Jimmy Wales wrote:
To compare Wikipedia to Columbia Encyclopedia...
http://www.encyclopedia.com/
has the full text of Columbia.
There are pages for alphabetic browsing.
http://www.encyclopedia.com/browse/browse-Aa.asp
From these pages, it should be possible to get a list of all their
article titles.
These could be matched up against Wikipedia article titles.
Well, matching them up doesn't prove very easy.

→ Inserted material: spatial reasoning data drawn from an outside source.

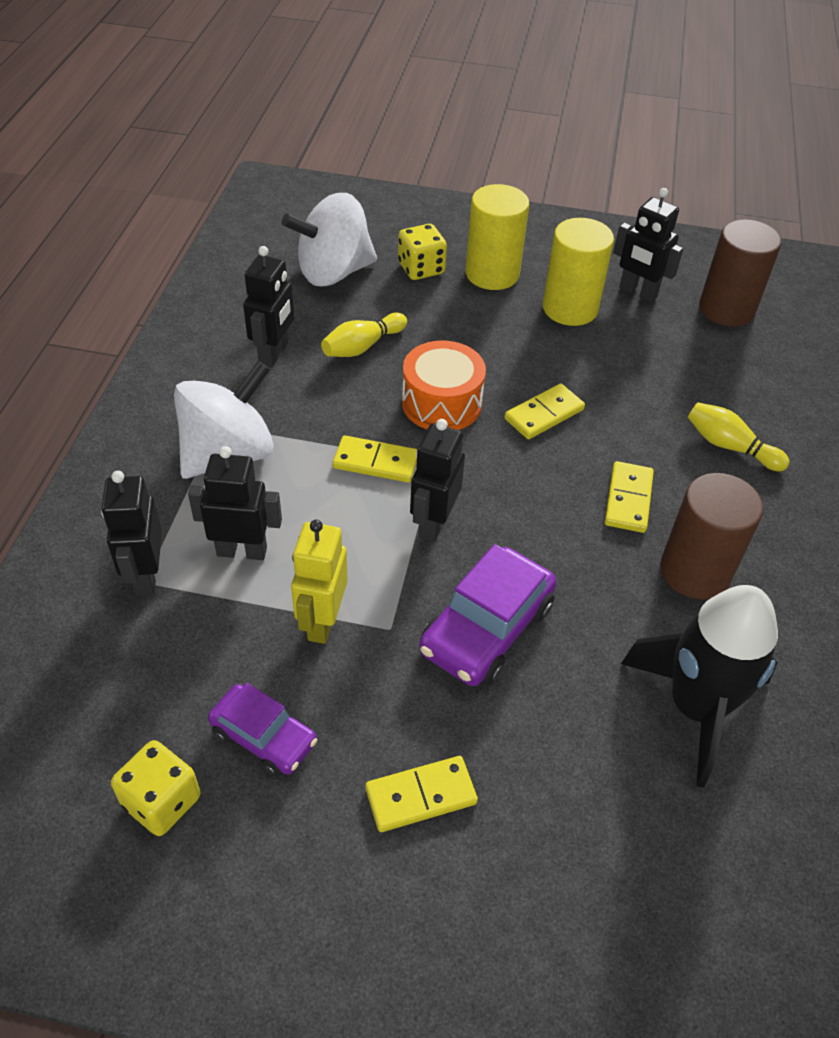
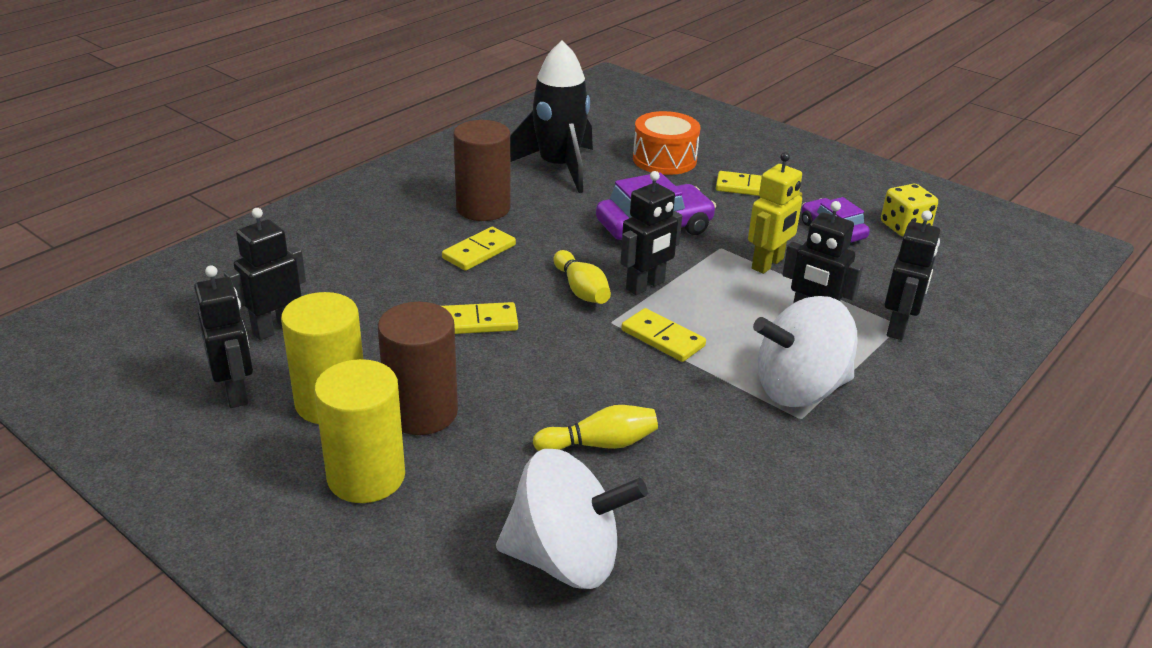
camera: 150 degrees left, 15 degrees down
(274, 354) = (707, 472): black robot -> black robot (275, 329)
(421, 268) = (445, 519): yellow dice -> none
(441, 403) = (563, 362): orange drum -> orange drum (664, 159)
(726, 309) = (178, 343): brown cylinder -> brown cylinder (422, 412)
(730, 446) = (355, 253): yellow bowling pin -> yellow bowling pin (581, 290)

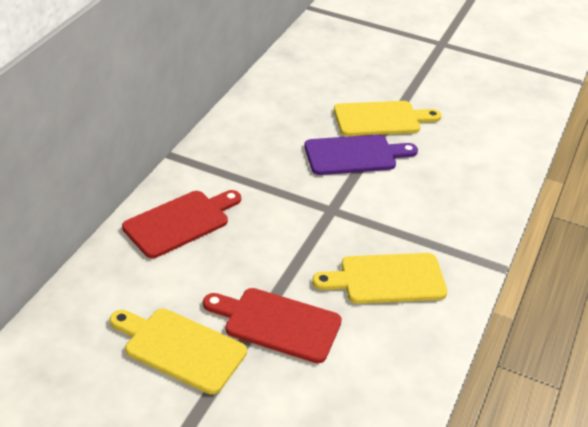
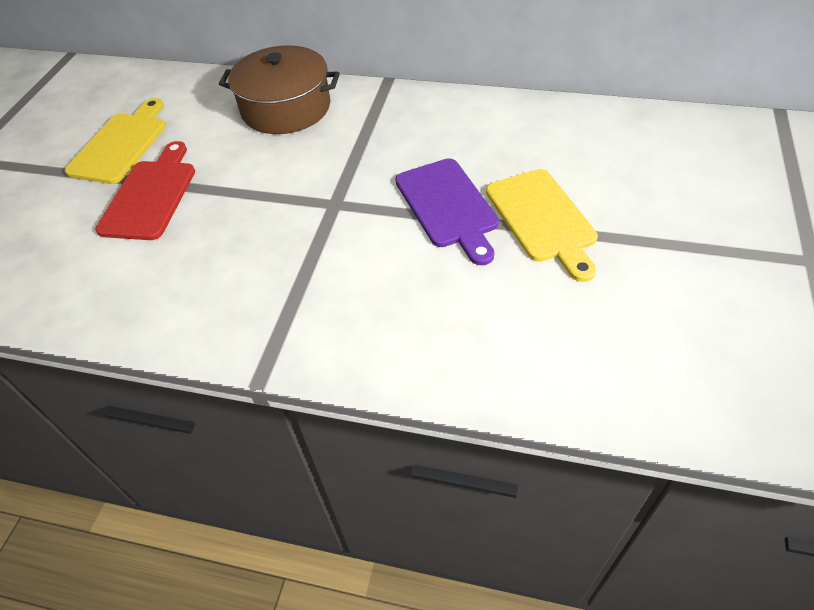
camera: 85 degrees right, 10 degrees up
(180, 222) = (286, 108): red cutting board -> brown pot
(387, 279) = (222, 267): yellow cutting board -> none

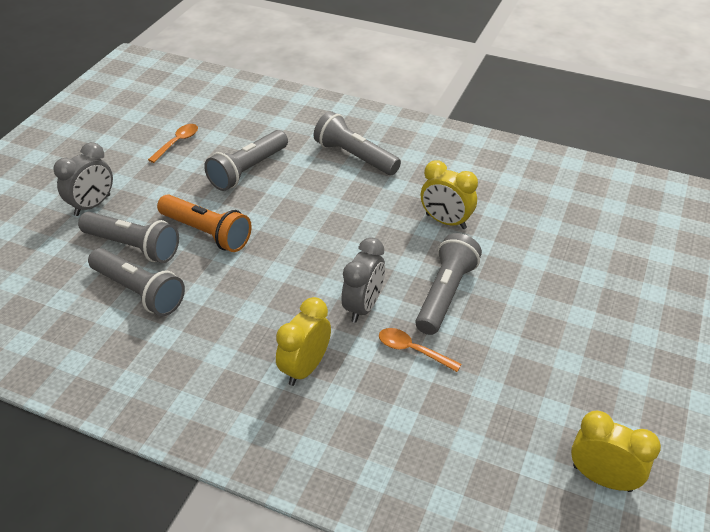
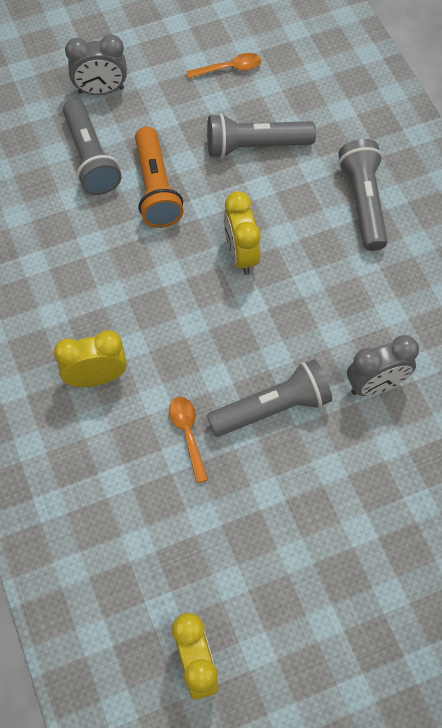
camera: 45 degrees right, 20 degrees up
(139, 292) = (54, 207): grey flashlight -> none
(363, 306) = (196, 362): grey clock -> grey clock (375, 385)
(446, 221) = (360, 338): yellow clock -> yellow clock (241, 255)

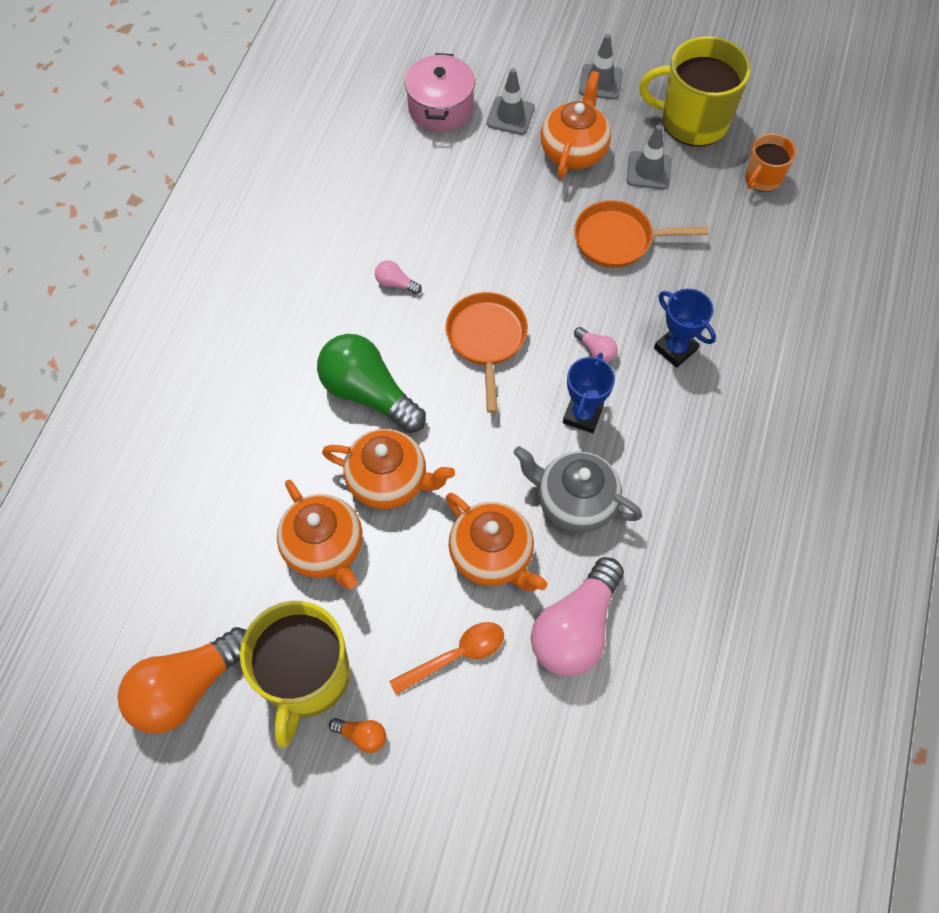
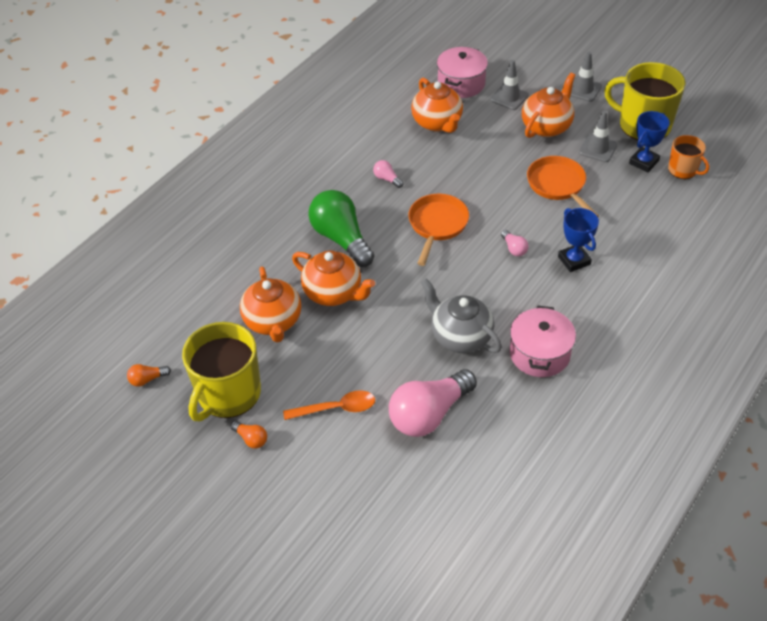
camera: 20 degrees right, 15 degrees down
(187, 687) = (147, 379): orange light bulb -> orange light bulb, size x0.42
(492, 555) = (387, 355): orange teapot -> orange teapot (437, 123)
(582, 415) = (488, 285): blue trophy -> blue trophy (643, 162)
(618, 239) = (558, 185): orange pan -> orange pan turned 45 degrees clockwise
(680, 499) = (539, 354): none -> pink pot
(762, 178) = (683, 170): orange mug -> orange mug turned 105 degrees counterclockwise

For example, what they
call "Abdül Aziz" is on Wikipedia called "Abd-ul-Aziz".
I have used the following heuristics to match up articles:
- redirects (obviously)
- names in the other order ("Thomas Jefferson" rather than
"Jefferson, Thomas")
- middle names deleted
The latter two are already somewhat error-prone (though I haven't
spotted such an error yet).
With just these, I was able to match up 24003 article titles from
encyclopedia.com with articles on Wikipedia. 25101 other article titles
did not yield Wikipedia equivalents (although many of them have one;
e.g. Aziz as mentioned above). A number of other titles (silly me forgot
to output their number) led to the same Wikipedia article; for example,
"Aachen" and "Aix-la-Chapelle" were listed seperately on theirs, but
of
course they're the same thing.
The 24003 Wikipedia articles I could match up amount to 79979774 bytes
(almost 80 MB).
However, unfortunately I also had to find that some of them are
disambiguation pages; for example, where
encyclopedia.com has a one and
only "Adalbert, Saint", Wikipedia's [[Saint Adalbert]] disambiguates to
[[Adalbert of Prague]] and [[Adalbert of Magdeburg]].
So, clearly, this isn't quite as easy. But anyway. Here is the complete
report:
(**WARNING!** 5.3 MB file! Very slow server! Better let it
download, have dinner, and then view locally!)
http://lionking.org/~timwi/t/wikipedia/comparison.html
Greetings,
Timwi
P.S.: More fun projects? ;-)